__ASSIGNMENT__.
Reproduce the records below from their first line through the line containing "tavira, vila real", keeping each line unchanged.

[[ RECORDS FOR THIS TASK, beginning ]]

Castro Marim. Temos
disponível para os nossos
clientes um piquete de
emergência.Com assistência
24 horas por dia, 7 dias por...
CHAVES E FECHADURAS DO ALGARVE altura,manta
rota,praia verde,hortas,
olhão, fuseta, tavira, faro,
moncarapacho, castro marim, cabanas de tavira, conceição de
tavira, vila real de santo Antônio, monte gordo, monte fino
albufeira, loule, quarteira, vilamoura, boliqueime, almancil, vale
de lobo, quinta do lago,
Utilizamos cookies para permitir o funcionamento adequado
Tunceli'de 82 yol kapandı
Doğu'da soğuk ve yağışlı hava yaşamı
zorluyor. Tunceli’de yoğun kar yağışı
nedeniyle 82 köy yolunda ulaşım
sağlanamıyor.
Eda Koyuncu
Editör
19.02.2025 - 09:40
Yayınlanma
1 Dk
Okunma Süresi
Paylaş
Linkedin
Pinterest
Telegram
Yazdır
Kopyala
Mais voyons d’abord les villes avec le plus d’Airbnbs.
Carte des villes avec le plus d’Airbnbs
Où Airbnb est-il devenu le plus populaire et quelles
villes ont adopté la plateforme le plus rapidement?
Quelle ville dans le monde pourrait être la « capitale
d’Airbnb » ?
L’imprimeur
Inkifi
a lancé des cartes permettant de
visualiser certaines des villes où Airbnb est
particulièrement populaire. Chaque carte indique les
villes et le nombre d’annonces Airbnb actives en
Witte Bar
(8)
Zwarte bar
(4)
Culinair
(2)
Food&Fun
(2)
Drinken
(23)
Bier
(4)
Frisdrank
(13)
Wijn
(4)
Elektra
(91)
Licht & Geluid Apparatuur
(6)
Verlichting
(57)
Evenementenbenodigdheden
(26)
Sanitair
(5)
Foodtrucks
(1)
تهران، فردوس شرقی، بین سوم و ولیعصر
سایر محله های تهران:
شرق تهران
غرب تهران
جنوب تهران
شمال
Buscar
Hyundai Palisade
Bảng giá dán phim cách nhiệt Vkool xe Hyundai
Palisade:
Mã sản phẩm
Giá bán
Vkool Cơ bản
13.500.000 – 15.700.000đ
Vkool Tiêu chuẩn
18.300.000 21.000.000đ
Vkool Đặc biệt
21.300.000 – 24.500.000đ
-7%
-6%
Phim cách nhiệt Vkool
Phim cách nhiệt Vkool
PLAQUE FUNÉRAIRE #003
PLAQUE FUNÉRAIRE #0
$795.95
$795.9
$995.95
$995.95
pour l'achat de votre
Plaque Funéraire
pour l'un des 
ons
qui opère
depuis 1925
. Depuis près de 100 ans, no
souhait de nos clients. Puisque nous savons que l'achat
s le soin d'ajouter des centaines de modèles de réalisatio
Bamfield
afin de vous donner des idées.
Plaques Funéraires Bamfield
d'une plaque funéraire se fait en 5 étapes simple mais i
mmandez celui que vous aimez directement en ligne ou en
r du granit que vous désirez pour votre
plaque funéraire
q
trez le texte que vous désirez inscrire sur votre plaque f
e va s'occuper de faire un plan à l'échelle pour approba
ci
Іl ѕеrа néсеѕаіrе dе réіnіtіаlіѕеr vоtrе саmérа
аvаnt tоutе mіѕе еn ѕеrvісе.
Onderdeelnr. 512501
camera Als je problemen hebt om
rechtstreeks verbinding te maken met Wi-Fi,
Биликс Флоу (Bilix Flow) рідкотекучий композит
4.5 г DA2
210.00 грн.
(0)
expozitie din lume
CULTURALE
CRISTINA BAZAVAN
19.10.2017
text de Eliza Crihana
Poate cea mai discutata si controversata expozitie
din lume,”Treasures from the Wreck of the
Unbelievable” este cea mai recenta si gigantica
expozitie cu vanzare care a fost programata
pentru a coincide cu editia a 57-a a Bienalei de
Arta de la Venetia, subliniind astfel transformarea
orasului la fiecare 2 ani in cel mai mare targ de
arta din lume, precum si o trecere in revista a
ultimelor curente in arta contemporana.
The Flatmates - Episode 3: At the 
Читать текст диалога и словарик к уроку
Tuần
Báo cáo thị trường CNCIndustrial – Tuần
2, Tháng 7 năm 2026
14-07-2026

[[ RECORDS FOR THIS TASK, end ]]

__WRITTEN SOLUTION__.
Castro Marim. Temos
disponível para os nossos
clientes um piquete de
emergência.Com assistência
24 horas por dia, 7 dias por...
CHAVES E FECHADURAS DO ALGARVE altura,manta
rota,praia verde,hortas,
olhão, fuseta, tavira, faro,
moncarapacho, castro marim, cabanas de tavira, conceição de
tavira, vila real de santo Antônio, monte gordo, monte fino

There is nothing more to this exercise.